▶ Requirements:
(a) Which findings of the CFA Society survey of UK investment professionals does the text on annual reports report? List each one.
(b) Write out the text on annual reports word for word between "TO many, it" and "averaging 135 pages.", inclusive.

▶ Text block:
The quality of financial reporting has improved but concerns about the creep of seemingly unproductive and irrelevant content remain, writes Veronica Poole.

TO many, it seems that the pace of change in today’s corporate reporting world never lets up. This may be true but real progress has accompanied the ever-increasing requirements and expectations of annual reports in recent years. Deloitte has been undertaking surveys of UK listed companies’ annual reports for about 20 years and the reports we see now are very different to those that were written when we started. For one thing, they’re about three times as long, averaging 135 pages.

Part of this change has been brought about by demands for more information from investors, the primary user of a company’s annual report. Sometimes it can seem like investors have an insatiable appetite for more and more information and the task of preparing an annual report is no mean feat.

According to a survey of UK investment professionals by the CFA Society, the annual report is the most popular source of information for financial analysis. Most respondents to that survey agreed the quality of financial reporting has improved over the past decade. But a recurring concern about the “creep of seemingly unproductive and irrelevant content” in financial reports was revealed, as was a feeling that important information was omitted.

▶ Provided material:

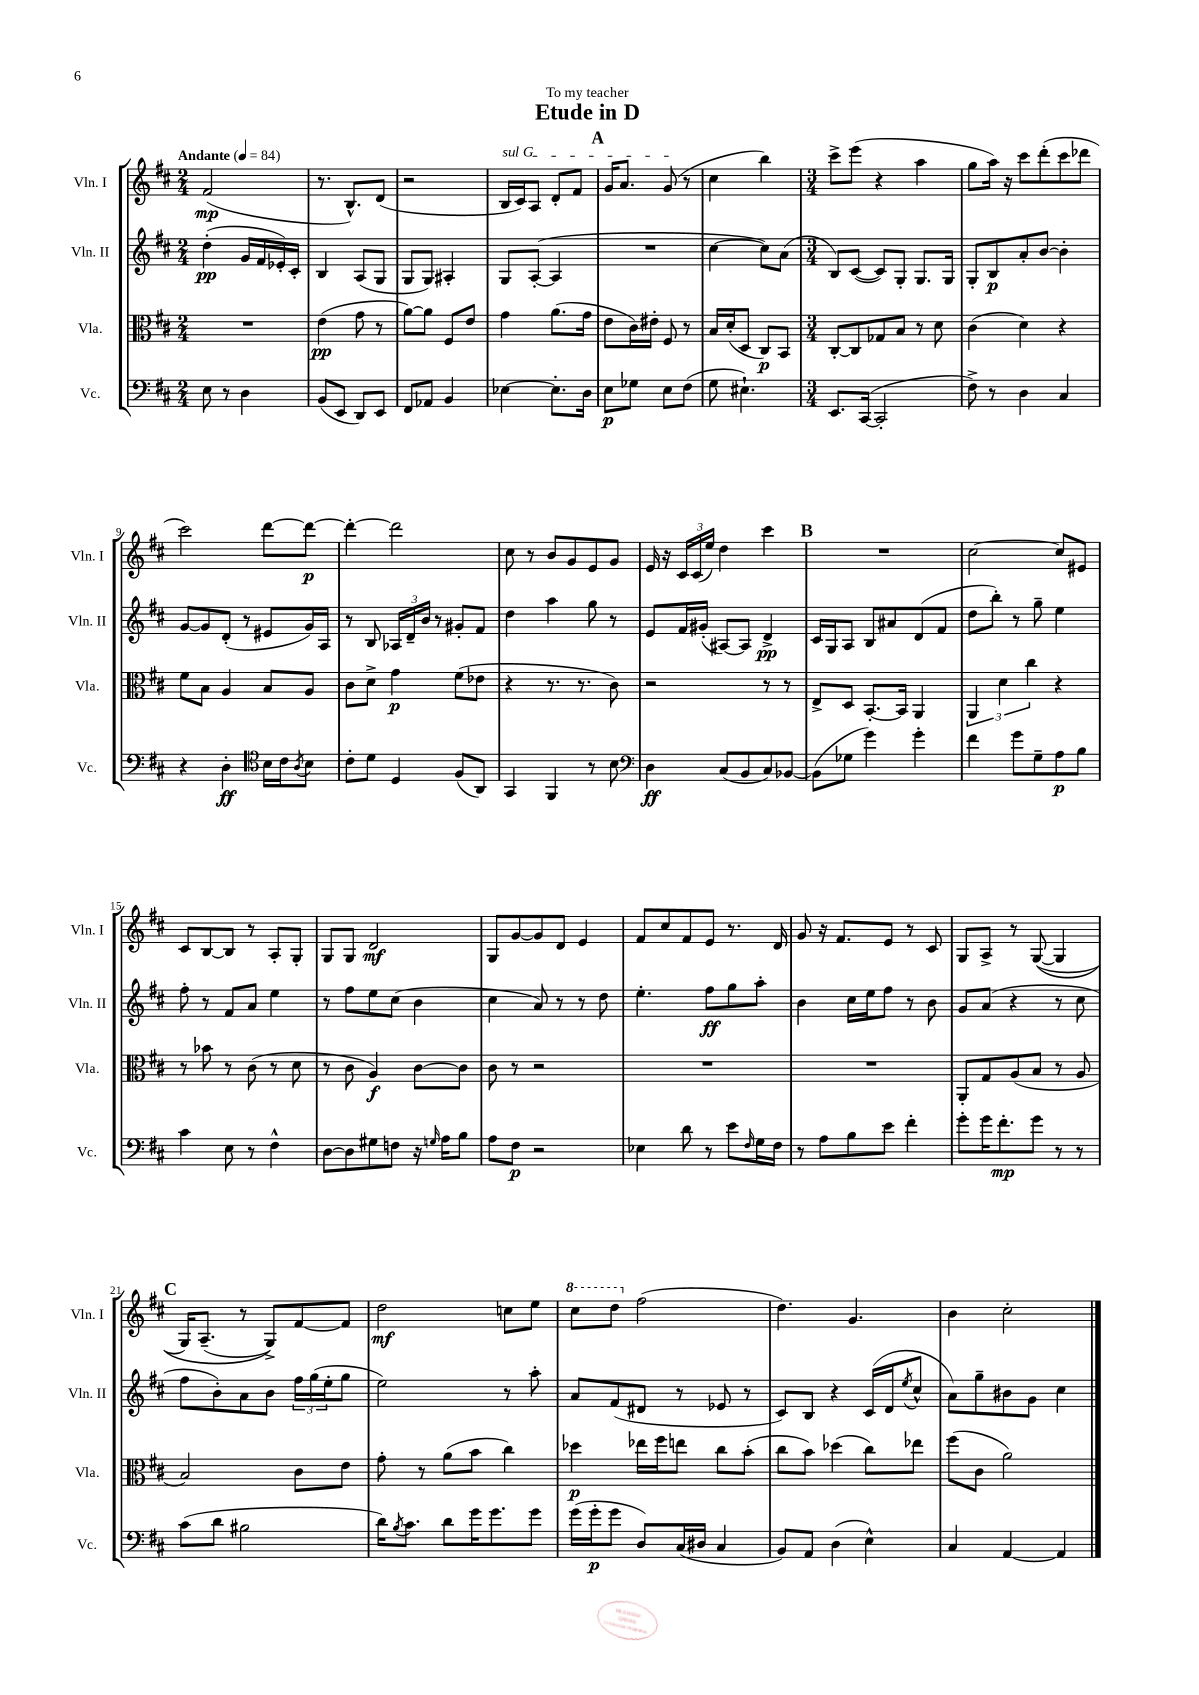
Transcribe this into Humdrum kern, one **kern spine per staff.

**kern	**kern	**kern	**kern
*staff4	*staff3	*staff2	*staff1
*clefF4	*clefC3	*clefG2	*clefG2
*k[f#c#]	*k[f#c#]	*k[f#c#]	*k[f#c#]
*M2/4	*M2/4	*M2/4	*M2/4
*MM84	*MM84	*MM84	*MM84
8E\	2r	(4dd'\	(2f#/
8r	.	.	.
4D\	.	16g/LL	.
.	.	16f#/	.
.	.	16e-'/)	.
.	.	16c#'/JJ	.
=	=	=	=
(8BB/L	(4e\	4B/	8.r
8EE/J	.	.	.
.	.	.	8.B^^/L)
8DD/L)	8g\	(8A/L	.
8EE/J	8r	8G/J	(8d/J
=	=	=	=
8FF#/L	[8a\L)	8G/L	2r
8AA-/J	8a\]J	8G/J)	.
4BB/	8F#/L	4A#'/	.
.	8e/J	.	.
=	=	=	=
[4E-\	4g\	8G/L	16B/LL
.	.	.	16c#/J)
.	.	([8A'/J	8A/J
8.E-'\]L	(8.a\L	4A/]	8d'/L
.	.	.	8f#/J
16D\Jk	16g\Jk	.	.
=	=	=	=
8E\L	8e\L	2r	16g/LK
.	.	.	8.a/J
8G-\J	16c#\L)	.	.
.	16e#'\JJ	.	.
8E\L	8F#/	.	(8g/
(8F#\J	8r	.	8r
=	=	=	=
8G\	16B/LL	[4cc#\	4cc#\
.	(16d'/J	.	.
4.E#`\)	8D/J	.	.
.	8C#/L)	8cc#\]L)	4bb\)
.	8BB/J	(8a\J	.
=	=	=	=
*M3/4	*M3/4	*M3/4	*M3/4
8.EE/L	[8C#'/L	8B/L)	8ccc#^\L
.	8C#/]	([8c#/J	(8eee\J
([16CC#/Jk	.	.	.
2CC#'/]	8G-/	8c#/]L)	4r
.	8B/J	8G'/J	.
.	8r	8.G/L	4aa\
.	8d\	.	.
.	.	16G/Jk	.
=	=	=	=
8F#^\)	(4c#\	8G'/L	8gg\L
8r	.	8B/	16aa\Jk)
.	.	.	16r
4D\	4d\)	8a'/	8ccc#\L
.	.	[8b/J	(8ddd'\
4C#/	4r	4b'\]	8ccc#\
.	.	.	8ddd-\J
=	=	=	=
4r	8f#\L	[8g/L	2ccc#\)
.	8B\J	8g/]	.
4D'\	4A/	(8d'/J	.
.	.	8r	.
*clefC4	*	*	*
16B\LL	8B/L	8e#/L	[8ddd\L
16c#\J	.	.	.
8qA/	.	.	.
8B\J	8A/J	16g/L)	8ddd\_J
.	.	16A/JJ	.
=	=	=	=
8c#'\L	8c#\L	8r	4ddd'\_
8d\J	8d^\J	8B/	.
4D/	4g\	24A-/LL	2ddd\]
.	.	24d~/	.
.	.	24b/JJ	.
.	.	8r	.
(8F#/L	(8f#\L	8g#'/L	.
8AA/J)	8e-\J	8f#/J	.
=	=	=	=
4GG/	4r	4dd\	8cc#\
.	.	.	8r
4FF#/	8.r	4aa\	8b/L
.	.	.	8g/
.	8.r	.	.
8r	.	8gg\	8e/
8B\	8c#\)	8r	8g/J
=	=	=	=
*clefF4	*	*	*
4D\	2r	8e/L	16e/
.	.	.	16r
.	.	16f#/L	24c#/LL
.	.	.	(24c#/
.	.	(16g#'/JJ	.
.	.	.	24ee/JJ)
(8C#/L	.	[8A#/L)	4dd\
8BB/	.	8A#/]J	.
8C#/)	8r	4d^/	4ccc#\
[8BB-/J	8r	.	.
=	=	=	=
(8BB-\]L	8E^/L	16c#/LL	2.r
.	.	16G/J	.
8G-\J	8D/J	8A/J	.
4g\)	[8.BB'/L	8B/L	.
.	.	8a#/	.
.	16BB/]Jk	.	.
4g'\	4AA/	(8d/	.
.	.	8f#/J	.
=	=	=	=
4f#\	6AA/	8dd\L	[2cc#\
.	.	8bb'\J)	.
.	6d\	.	.
8g\L	.	8r	.
.	6cc#\	.	.
8G~\	.	8gg~\	.
8A\	4r	4ee\	8cc#/]L
8B\J	.	.	8e#/J
=	=	=	=
4c#\	8r	8ff#'\	8c#/L
.	8b-\	8r	[8B/
8E\	8r	8f#/L	8B/]J
8r	(8c#\	8a/J	8r
4F#^^\	8r	4ee\	8A'/L
.	8d\	.	8G'/J
=	=	=	=
[8D\L	8r	8r	8G/L
8D\]	8c#\	8ff#\L	8G/J
8G#\	4A/)	8ee\	2d/
8F\J	.	(8cc#\J	.
16r	[8c#\L	4b\	.
16qqG/	.	.	.
16A\LK	.	.	.
8B\J	8c#\]J	.	.
=	=	=	=
8A\L	8c#\	4cc#\	8G/L
8F#\J	8r	.	[8g/
2r	2r	8a/)	8g/]
.	.	8r	8d/J
.	.	8r	4e/
.	.	8dd\	.
=	=	=	=
4E-\	2.r	4.ee'\	8f#/L
.	.	.	8cc#/
8d\	.	.	8f#/
8r	.	8ff#\L	8e/J
8e\L	.	8gg\	8.r
16qqF#/	.	.	.
16G\L	.	8aa'\J	.
16F#\JJ	.	.	16d/
=	=	=	=
8r	2.r	4b\	8g/
8A\L	.	.	16r
.	.	.	8.f#/L
8B\	.	16cc#\LL	.
.	.	16ee\J	.
8e\J	.	8ff#\J	8e/J
4f#'\	.	8r	8r
.	.	8b\	8c#/
=	=	=	=
8g'\L	8AA'/L	8g/L	8G/L
16g\K	8G/	(8a/J	8A^/J
8.f#'\	.	.	.
.	(8A/	4r	8r
8g\J	8B/J	.	&(([8G/
8r	8r	8r	4G/]
8r	8A/	8cc#\	.
=	=	=	=
(8c#\L	2B/)	8ff#\L	16G/LK)
.	.	.	(8.A~/J
8d\J	.	8b'\)	.
2B#\	.	8a\	8r
.	.	8b\J	8G^/L)&)
.	8c#\L	24ff#\LL	[8f#/
.	.	(24gg\	.
.	.	24ee'\J	.
.	8e\J	8gg\J	8f#/]J
=	=	=	=
16d\LK)	8g'\	2ee\)	2dd\
8qB/	.	.	.
8.c#\J	.	.	.
.	8r	.	.
8d\L	(8a\L	.	.
16g\K	8b\J	.	.
8.g\	.	.	.
.	4cc#\)	8r	8cc\L
8g\J	.	8aa'\	8ee\J
=	=	=	=
(16g\LL	4dd-\	8a/L	8ccc#\L
16g'\J	.	.	.
8g\J	.	(8f#/	8ddd\J
8D/L)	16ee-\LL	8d#/J	(2ff#\
.	16ff#\J	.	.
(16C#/L	8ee\J	8r	.
16D#/JJ	.	.	.
4C#/	8cc#\L	8e-/	.
.	(8b'\J	8r	.
=	=	=	=
8BB/L)	8cc#\L	8c#/L)	4.dd\)
8AA/J	8b\J)	8B/J	.
(4D\	(4dd-\	4r	.
.	.	.	4.g/
4E^^\)	8cc#\L)	(16c#/LL	.
.	.	16d/J	.
.	.	8qee/	.
.	8ee-\J	8cc#^^/J	.
=	=	=	=
4C#/	(8ff#\L	8a\L)	4b\
.	8c#\J	8gg~\	.
[4AA/	2a\)	8b#\	2cc#'\
.	.	8g\J	.
4AA/]	.	4cc#\	.
==	==	==	==
*-	*-	*-	*-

▶ Solutions by task:
(a)
- The annual report is the most popular source of information for financial analysis.
- Most respondents agreed that the quality of financial reporting has improved over the past decade.
- There is a recurring concern about the "creep of seemingly unproductive and irrelevant content" in financial reports.
- There is a feeling that important information was omitted.

(b)
TO many, it seems that the pace of change in today’s corporate reporting world never lets up. This may be true but real progress has accompanied the ever-increasing requirements and expectations of annual reports in recent years. Deloitte has been undertaking surveys of UK listed companies’ annual reports for about 20 years and the reports we see now are very different to those that were written when we started. For one thing, they’re about three times as long, averaging 135 pages.